[Saved data entries]
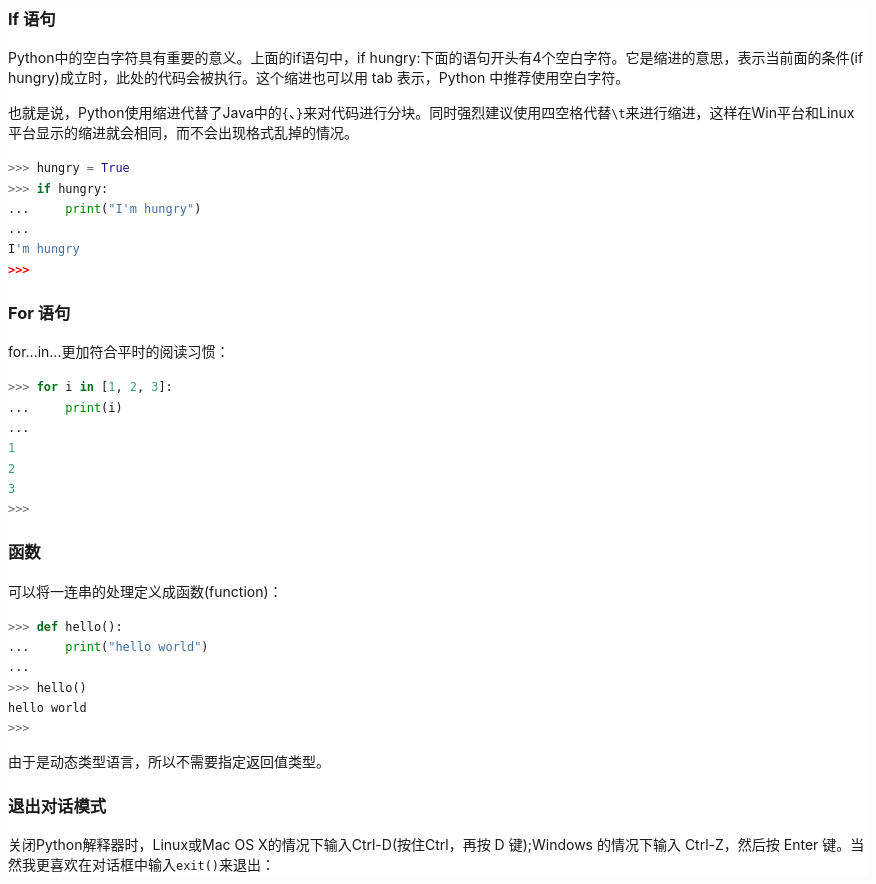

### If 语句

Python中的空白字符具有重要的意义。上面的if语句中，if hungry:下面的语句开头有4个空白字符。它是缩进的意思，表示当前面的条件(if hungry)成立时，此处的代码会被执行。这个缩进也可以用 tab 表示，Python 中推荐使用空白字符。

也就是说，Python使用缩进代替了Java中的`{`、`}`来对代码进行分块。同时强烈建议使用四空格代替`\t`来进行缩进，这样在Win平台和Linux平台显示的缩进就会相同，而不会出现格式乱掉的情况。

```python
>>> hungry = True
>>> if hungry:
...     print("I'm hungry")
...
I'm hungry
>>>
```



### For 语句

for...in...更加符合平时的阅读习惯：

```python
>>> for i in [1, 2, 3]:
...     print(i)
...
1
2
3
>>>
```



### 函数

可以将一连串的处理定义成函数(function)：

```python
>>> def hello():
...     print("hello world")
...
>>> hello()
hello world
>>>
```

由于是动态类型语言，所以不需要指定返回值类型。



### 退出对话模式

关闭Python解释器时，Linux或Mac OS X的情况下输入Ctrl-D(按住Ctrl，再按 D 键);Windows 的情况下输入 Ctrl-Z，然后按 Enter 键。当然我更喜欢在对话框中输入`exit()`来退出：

---

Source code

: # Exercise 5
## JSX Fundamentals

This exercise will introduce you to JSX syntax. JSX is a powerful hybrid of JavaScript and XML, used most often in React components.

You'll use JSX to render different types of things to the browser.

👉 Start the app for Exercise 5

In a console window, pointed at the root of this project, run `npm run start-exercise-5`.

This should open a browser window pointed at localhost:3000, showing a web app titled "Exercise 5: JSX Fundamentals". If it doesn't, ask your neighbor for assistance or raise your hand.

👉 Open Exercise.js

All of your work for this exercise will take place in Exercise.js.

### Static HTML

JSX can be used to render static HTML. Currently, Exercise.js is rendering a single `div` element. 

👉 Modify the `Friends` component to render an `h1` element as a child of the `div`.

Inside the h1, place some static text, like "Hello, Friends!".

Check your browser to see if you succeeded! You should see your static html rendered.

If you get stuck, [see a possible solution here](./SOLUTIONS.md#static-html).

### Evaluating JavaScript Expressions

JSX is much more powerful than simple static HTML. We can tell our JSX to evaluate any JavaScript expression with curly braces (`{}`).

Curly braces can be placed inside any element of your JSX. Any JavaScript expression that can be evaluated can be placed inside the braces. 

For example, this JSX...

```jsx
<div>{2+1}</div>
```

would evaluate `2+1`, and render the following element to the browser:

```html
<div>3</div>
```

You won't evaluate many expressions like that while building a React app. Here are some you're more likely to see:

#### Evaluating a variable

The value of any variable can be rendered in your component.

---

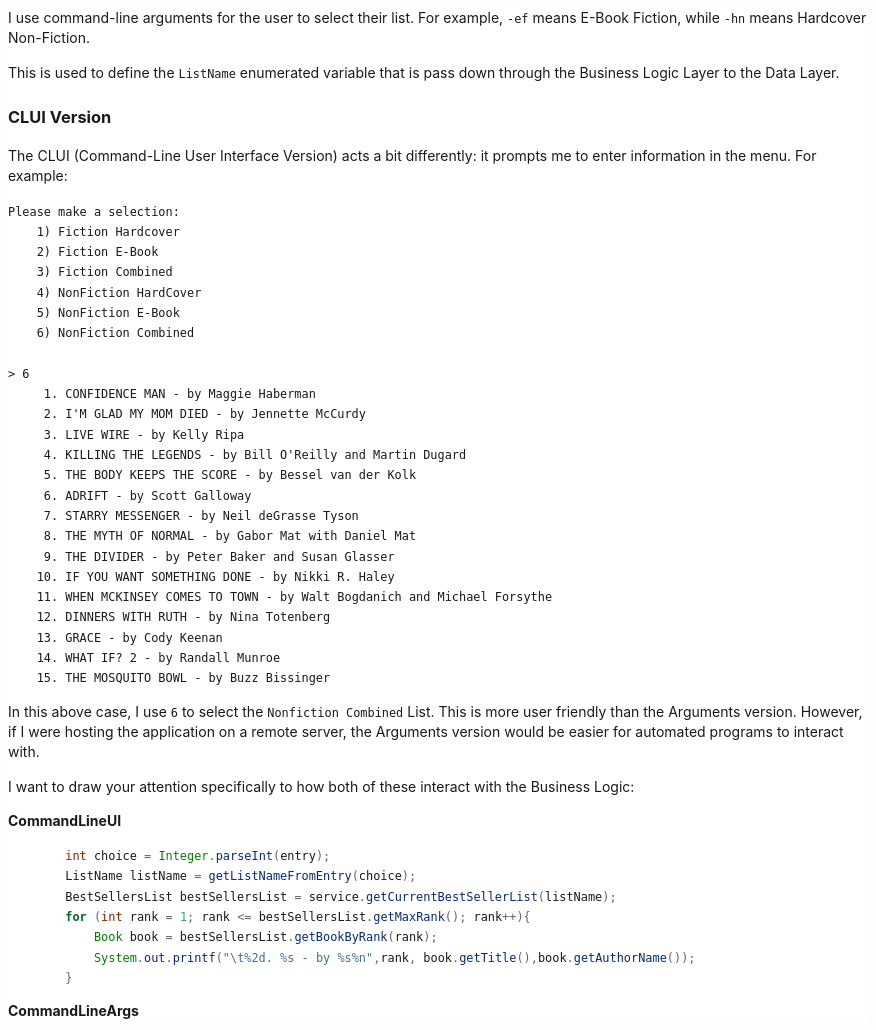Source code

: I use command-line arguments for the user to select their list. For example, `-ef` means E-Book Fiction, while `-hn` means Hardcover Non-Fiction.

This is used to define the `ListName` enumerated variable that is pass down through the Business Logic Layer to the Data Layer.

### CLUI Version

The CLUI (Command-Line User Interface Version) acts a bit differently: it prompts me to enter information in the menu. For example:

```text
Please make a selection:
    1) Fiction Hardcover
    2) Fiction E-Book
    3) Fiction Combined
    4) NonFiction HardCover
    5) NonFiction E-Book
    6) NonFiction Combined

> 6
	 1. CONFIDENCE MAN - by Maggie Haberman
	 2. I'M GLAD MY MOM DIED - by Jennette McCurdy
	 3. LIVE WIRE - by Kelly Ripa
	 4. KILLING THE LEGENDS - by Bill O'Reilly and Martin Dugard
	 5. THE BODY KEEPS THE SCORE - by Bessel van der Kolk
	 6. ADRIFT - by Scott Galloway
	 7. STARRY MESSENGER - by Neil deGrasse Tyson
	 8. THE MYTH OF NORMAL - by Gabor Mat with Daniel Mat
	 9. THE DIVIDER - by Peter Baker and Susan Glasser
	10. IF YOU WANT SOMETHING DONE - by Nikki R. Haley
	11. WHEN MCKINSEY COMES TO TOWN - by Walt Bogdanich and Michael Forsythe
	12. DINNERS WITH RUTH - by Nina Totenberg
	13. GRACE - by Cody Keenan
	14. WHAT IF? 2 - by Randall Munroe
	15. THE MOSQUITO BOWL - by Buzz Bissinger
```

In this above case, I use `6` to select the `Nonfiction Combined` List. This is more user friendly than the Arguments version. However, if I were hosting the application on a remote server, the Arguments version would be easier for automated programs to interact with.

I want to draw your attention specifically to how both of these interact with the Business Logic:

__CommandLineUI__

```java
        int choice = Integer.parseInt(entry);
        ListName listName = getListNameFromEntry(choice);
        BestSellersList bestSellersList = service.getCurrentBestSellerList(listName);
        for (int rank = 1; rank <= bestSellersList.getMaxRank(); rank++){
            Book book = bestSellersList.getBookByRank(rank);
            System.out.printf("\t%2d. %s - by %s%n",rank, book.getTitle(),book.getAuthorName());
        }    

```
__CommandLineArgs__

:: What this task involves ::
Your reply must be one number, namely the count of lines above that hold the string "rendered".

:: Output for this task ::
2